In these confusing times where there is a threat to me, my children and my family, I have been reflecting on my experience of motherhood. The choices I’ve had to make on their behalf, the mountain of things I’ve needed to know or to learn. The mistakes I have made, the successes I’ve had. The awkward conversations, the tears and tantrums (some of them mine).During my first pregnancy, I was bombarded with other people’s experiences and horror stories of pregnancy and birth. Luckily I sailed through, enjoyed the experience and had a relatively easy birth. I had qualifications and years of experience working in childcare under my belt. When I stepped into parenting, I thought I had it all sorted.
Parenting, however, was not quite the breeze I thought it would be. My son, as good a baby as he was by day, was exhausting. He was a poor sleeper and woke every hour for four months. It wasn’t until I sought the advice from a book that I got it together. The three next babies each brought with them their own challenges. On baby one, you have more time and energy to give. Life, baby two, life, baby three, life, baby four, life – time passes you by so quickly. When they are little, the decisions are easier – choose the school, the food they eat, parenting, sporting activities and live your family life.
One of the early hard decisions for us came in the form of deciding whether to change schools to be closer to where I worked and we lived. This was one of the first times I had considered the implications of my decisions on their future. What would happen for them if I made a mistake? They were settled in school and doing well. Should I really disrupt that and risk the potential of them not settling in a new school? Maybe they’d be bullied or not fit in. They might not get on with the teachers. These potential problems could ruin their experience of school, just to make my life easier.
That is when it struck me that the decision couldn’t be made on that basis of making my life easier, I had to consider what was best for them. It was an eye opener, it made me really think about all future decisions and actions. I realised what it meant to make decisions on their behalf – their health, education, and their future.
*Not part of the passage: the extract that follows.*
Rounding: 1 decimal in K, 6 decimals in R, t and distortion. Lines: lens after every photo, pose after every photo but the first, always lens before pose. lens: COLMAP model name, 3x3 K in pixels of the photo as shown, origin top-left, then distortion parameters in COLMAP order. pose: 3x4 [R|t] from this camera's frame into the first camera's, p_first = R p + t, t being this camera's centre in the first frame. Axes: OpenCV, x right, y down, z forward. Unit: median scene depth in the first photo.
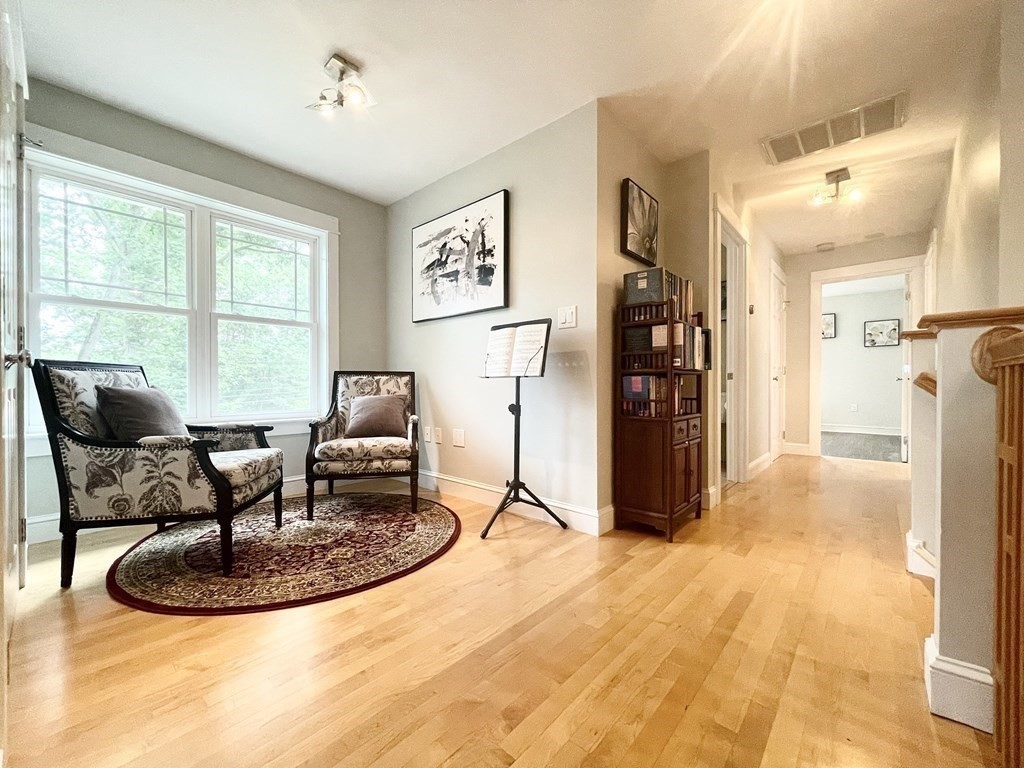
lens RADIAL K [[412.9, 0, 507.0], [0, 412.9, 388.2], [0, 0, 1]] dist [-0.002710, 0.002083]
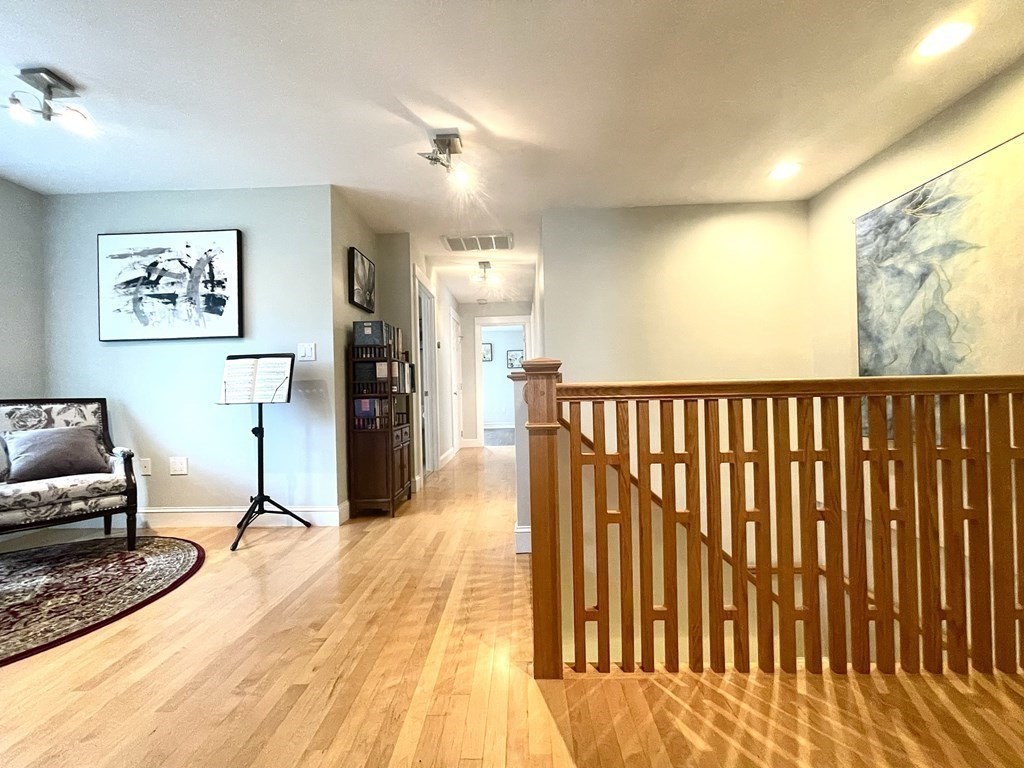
lens RADIAL K [[412.9, 0, 511.0], [0, 412.9, 388.2], [0, 0, 1]] dist [-0.002710, 0.002083]
pose [[0.760066, -0.013707, 0.649702, -0.179209], [0.028332, 0.999526, -0.012057, -0.032391], [-0.649228, 0.027571, 0.760094, -0.295805]]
Make no mistakes, each child is different with different needs, wants and desires. What a scary prospect that was.Would parenting be easier if we only had to parent, with no other commitments, no other distractions? Parenting isn’t the only responsibility. It comes with a whole host of expectations, guilt and challenges. Multiply these by the number of children you have and bang! Your world and life is filled with making the right decision for each child.
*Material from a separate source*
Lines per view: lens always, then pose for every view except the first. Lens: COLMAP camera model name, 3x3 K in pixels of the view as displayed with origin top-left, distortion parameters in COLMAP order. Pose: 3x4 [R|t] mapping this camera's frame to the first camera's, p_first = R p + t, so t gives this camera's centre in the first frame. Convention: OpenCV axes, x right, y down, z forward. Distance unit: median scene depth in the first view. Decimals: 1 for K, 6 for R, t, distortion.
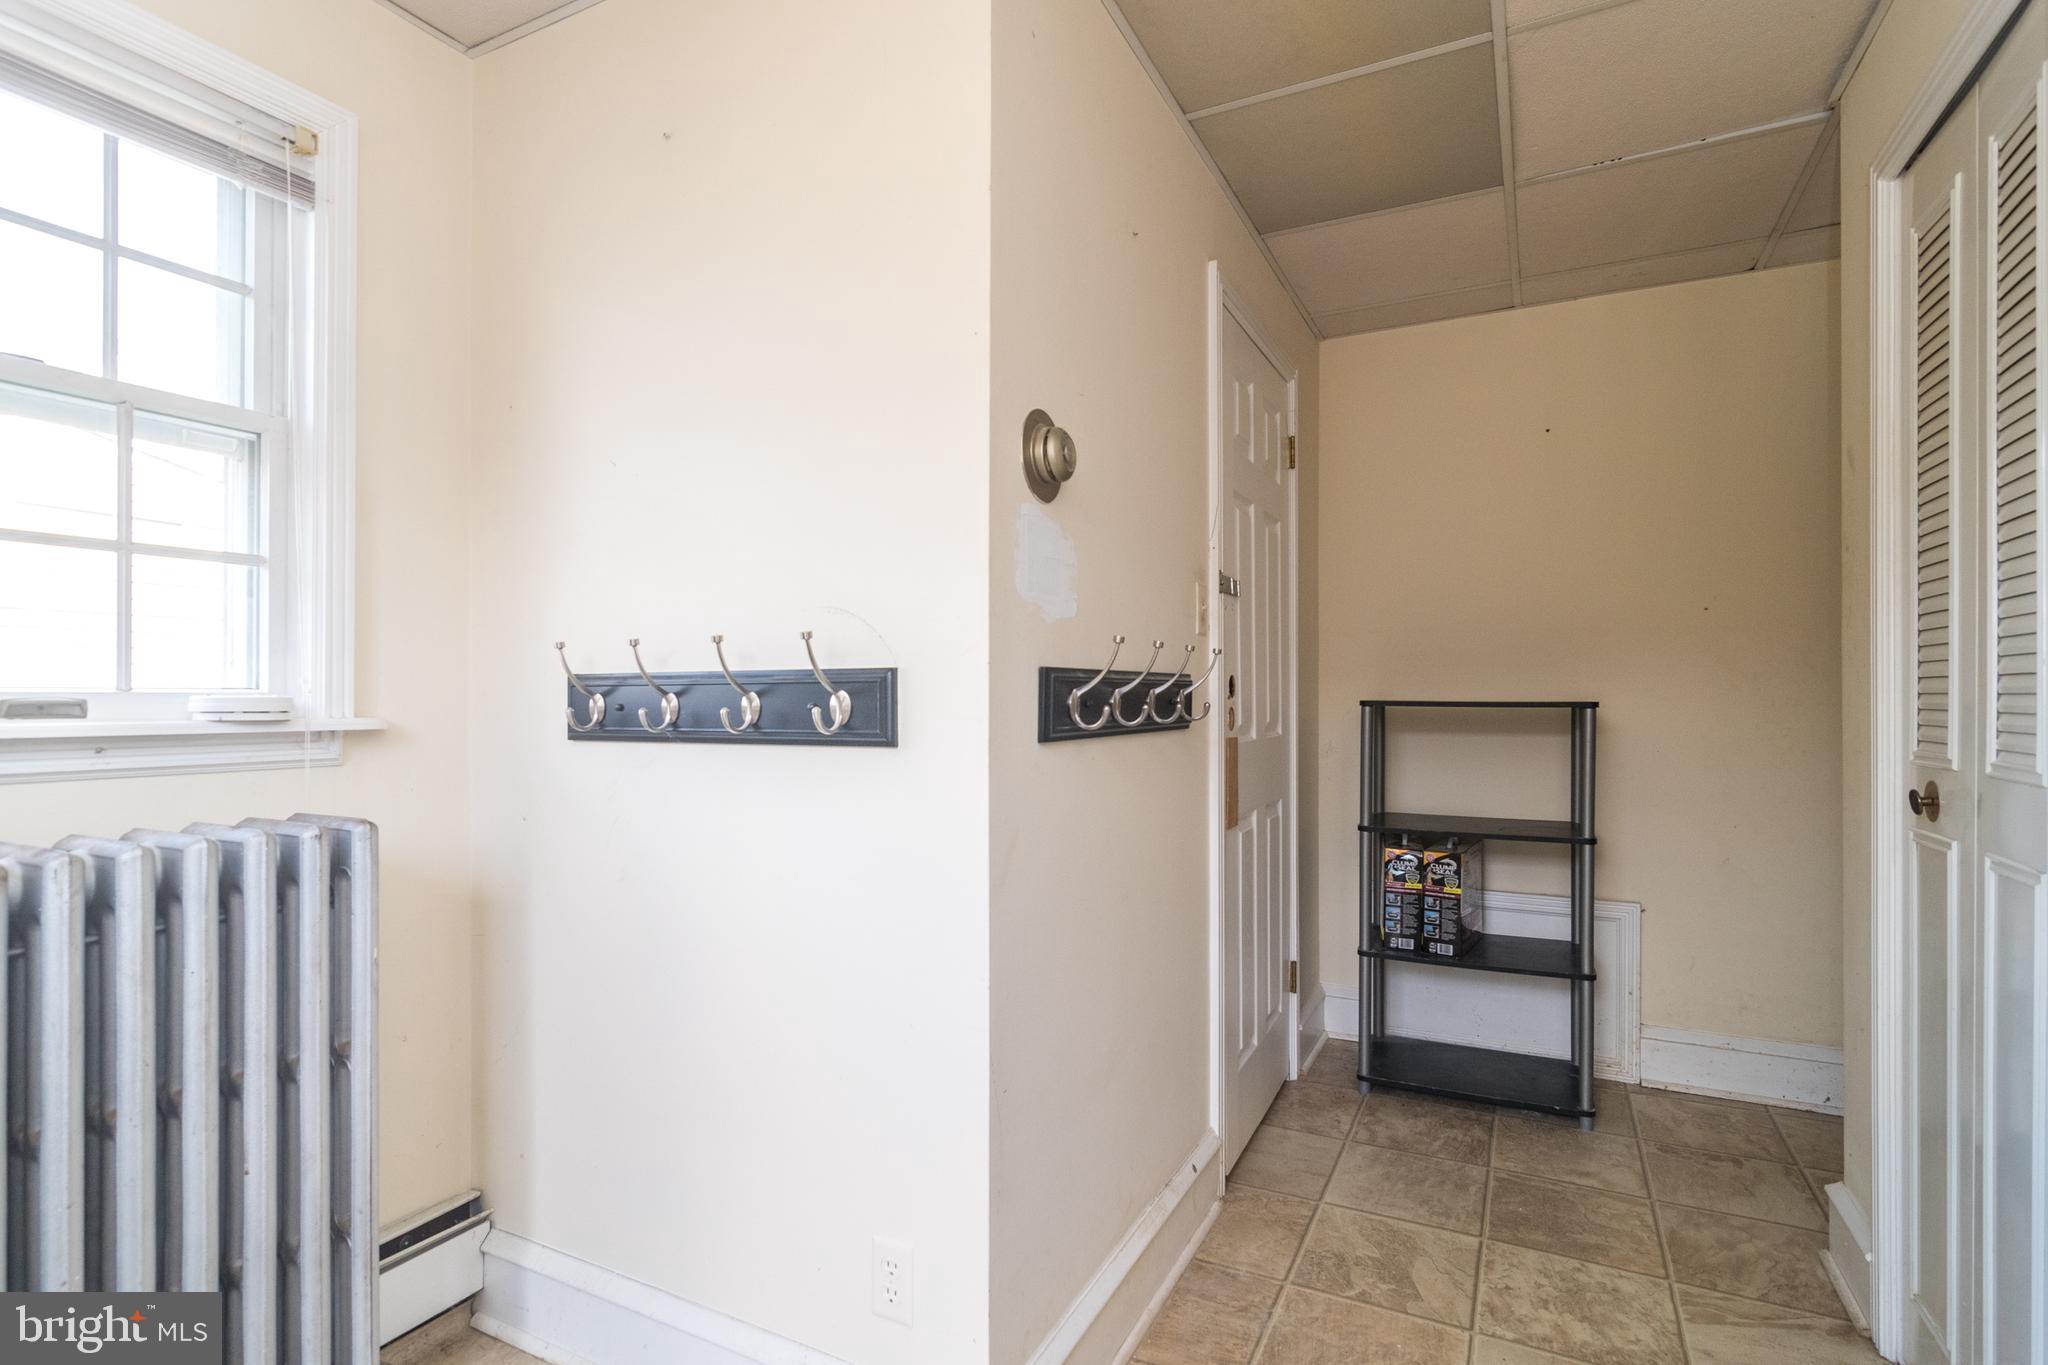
lens RADIAL K [[979.4, 0, 1040.6], [0, 979.4, 704.7], [0, 0, 1]] dist [-0.001521, 0.000305]
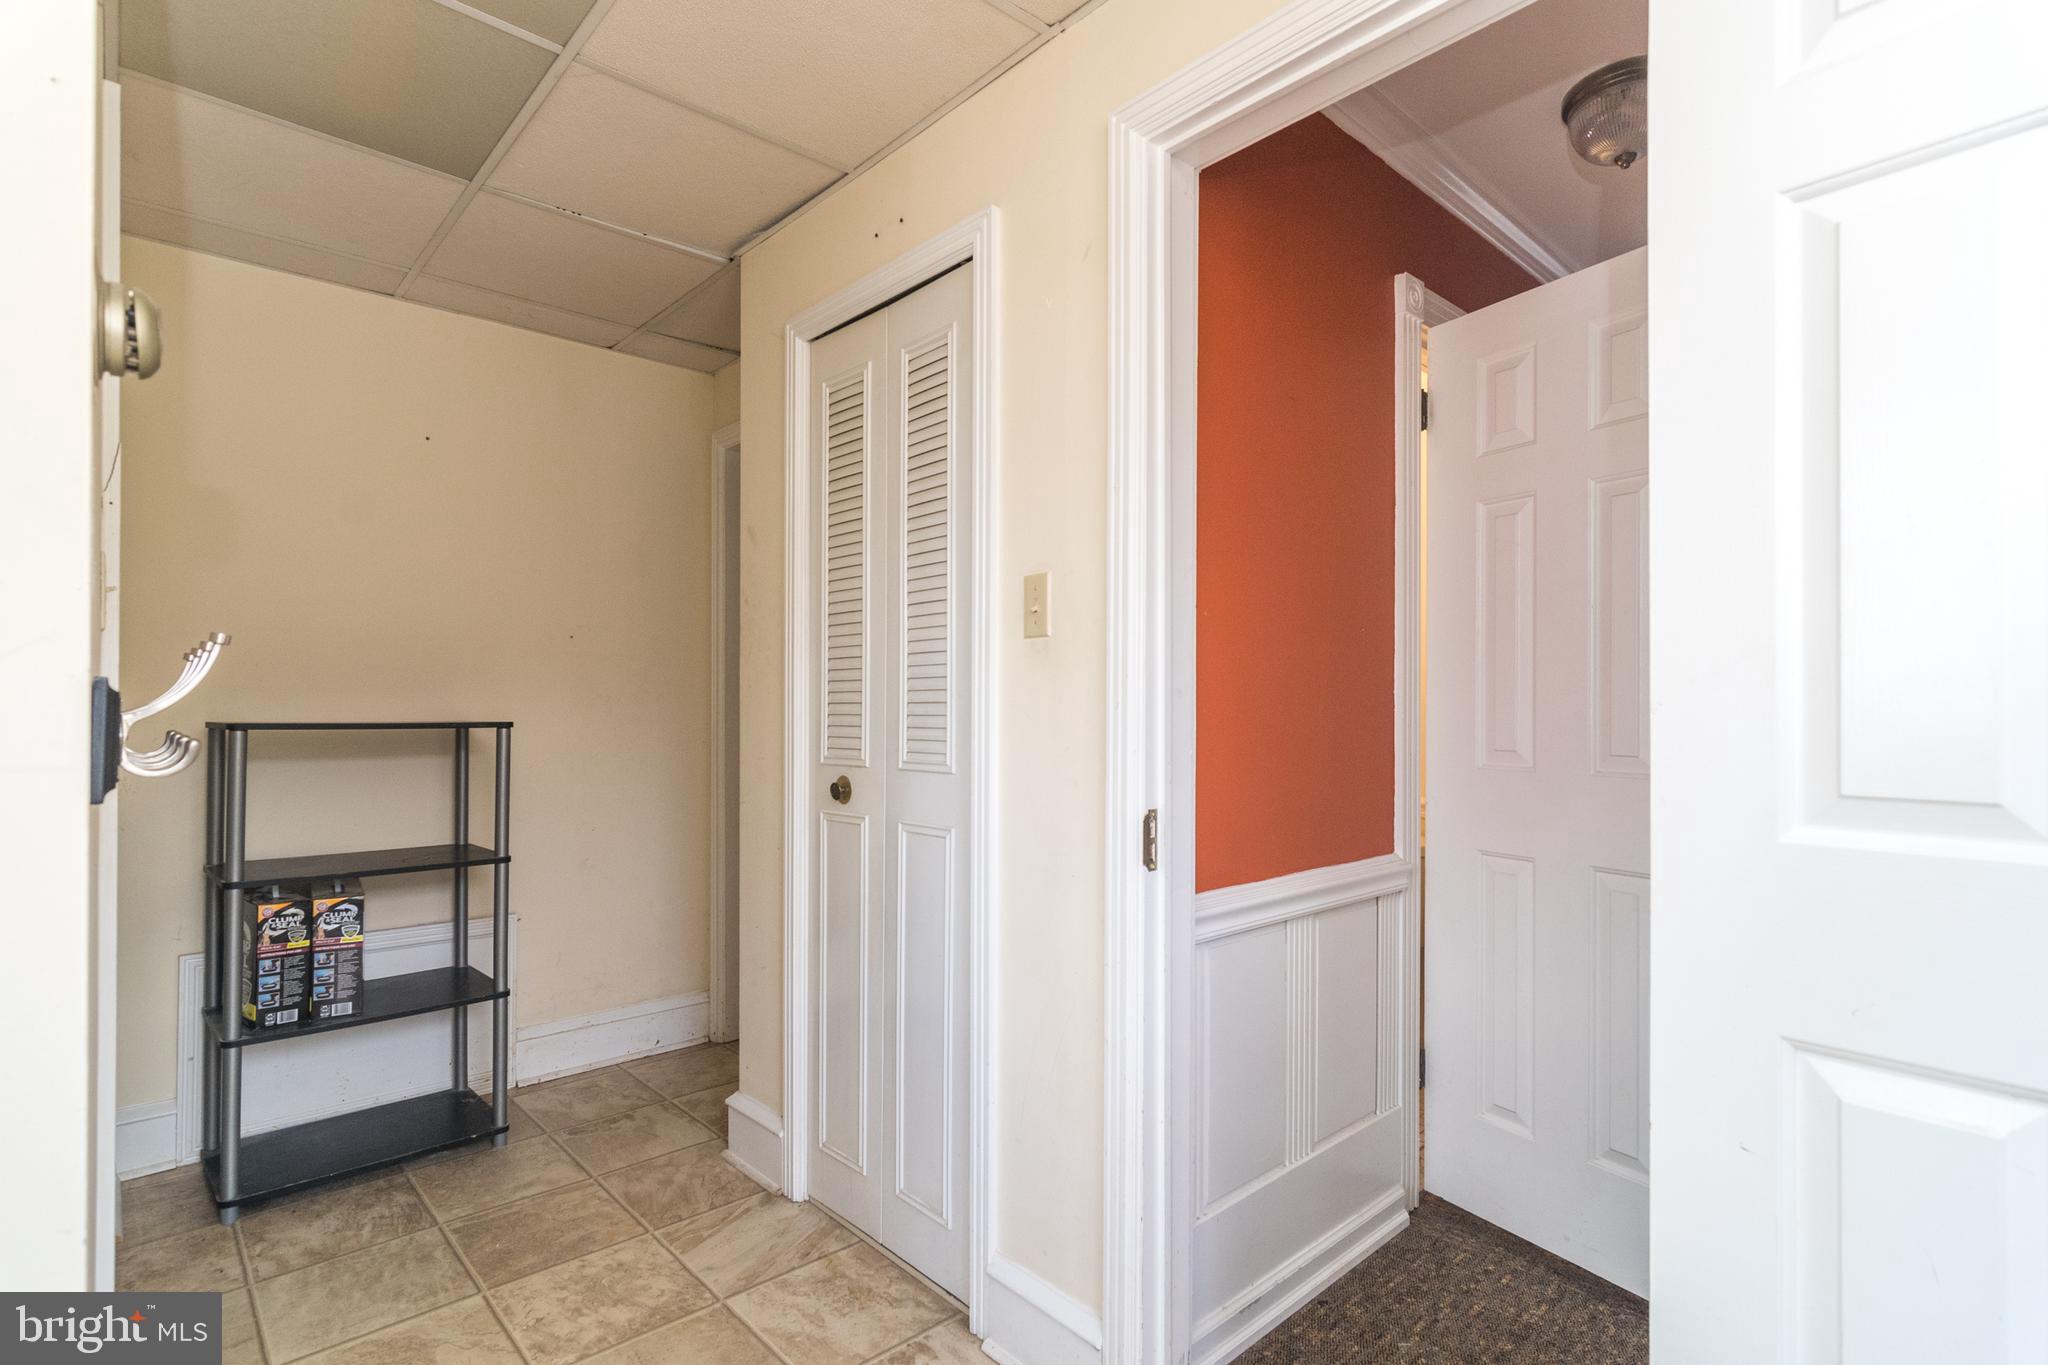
lens RADIAL K [[988.5, 0, 987.6], [0, 988.5, 715.0], [0, 0, 1]] dist [-0.000006, 0.000149]
pose [[0.367036, -0.004002, 0.930198, -0.215984], [0.010617, 0.999944, 0.000113, -0.004962], [-0.930146, 0.009835, 0.367058, 0.164533]]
As my children got older, it became apparent that I had their whole development on my shoulders. There were days that I had to consider not only where they needed to be, what they were doing, timing everything. But I was responsible for their development – milestones in their language, cognitive, mental, emotional and physical skills. My depression reduced my ability to parent my children ‘my way’ for a long time and the guilt was debilitating. It was my responsibility to help them develop social skills, their decision making skills, their friendship and relationship skills, their education decisions, their personality.Here and now, in the midst of the coronavirus outbreak, the worry isn’t less. I am constantly thinking about all four of them as individuals, and as a family unit.
My role is adapting to the challenges of this current lockdown situation. I’m focussing on helping them understand this situation by engaging them in discussions, and on a practical level, what we need to do if one or more of us gets this awful virus. We’re talking about the future – what happens next, what happens when this is over. I’m sharing my opinions, but pointing out these are my opinions (and they don’t have to agree). I’m working on being emotionally available even on low mood days – and there have been plenty of those.
I am trying to live ‘in the moment’, day to day, which seems to be working. The children are communicating and playing together, thinking ahead to good times, dreaming big and making plans. Thinking of the immediate future – when the honeymoon period ends and they have had enough of each other and the fighting starts – how they can work through that. But even the future beyond that, the worry that comes with the removal of predictability indicators. Thankfully social media allows them to stay socially connected with their friends. But the kids’ lives have been changed. Their patterns have been disrupted – they’ve not finished school term as they otherwise would.
I have had to be tough and I’ve had to be fair. I’ve had to be challenged and I’ve made mistakes along the way. I’m pretty sure that with children aged 18, 15, 13 and 10, I still have a lot of mistakes to make. We can forgive ourselves for our mistakes and learn from them to be better. Parenting is one of the hardest jobs we will ever do, but I wouldn’t have it any other way.
Will mothers ever stop worrying? I guess the answer is no, all we can do is our best.